### Stored data
------------------------------------

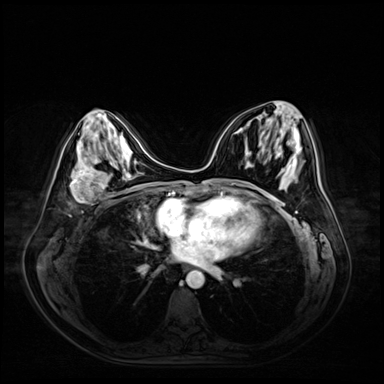
Breast MRI (dynamic contrast-enhanced), one axial slice; slice 27 of 72 in the series (ordered by position); dynamic contrast-enhanced series, time point 2 of 9 at this slice position (early post-contrast); 3 T; TE 1.4 ms, TR 4.3 ms; 384 × 384 image matrix, field of view 360 × 360 mm. Female patient.
Outlined on this slice (semi-automatic segmentation, software-assisted and operator-edited):
- enhancing-tissue mask used for the functional tumour volume (all voxels passing the contrast-enhancement thresholds inside the analysis volume; usually the tumour): bounding box (x1, y1, x2, y2) in pixels: (70, 167, 106, 204)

------------------------------------

### Prompt
Please reproduce the listing word for word, but only from the line that contains "Outlined on this" to its last line, inclusive.

### Solution below
Outlined on this slice (semi-automatic segmentation, software-assisted and operator-edited):
- enhancing-tissue mask used for the functional tumour volume (all voxels passing the contrast-enhancement thresholds inside the analysis volume; usually the tumour): bounding box (x1, y1, x2, y2) in pixels: (70, 167, 106, 204)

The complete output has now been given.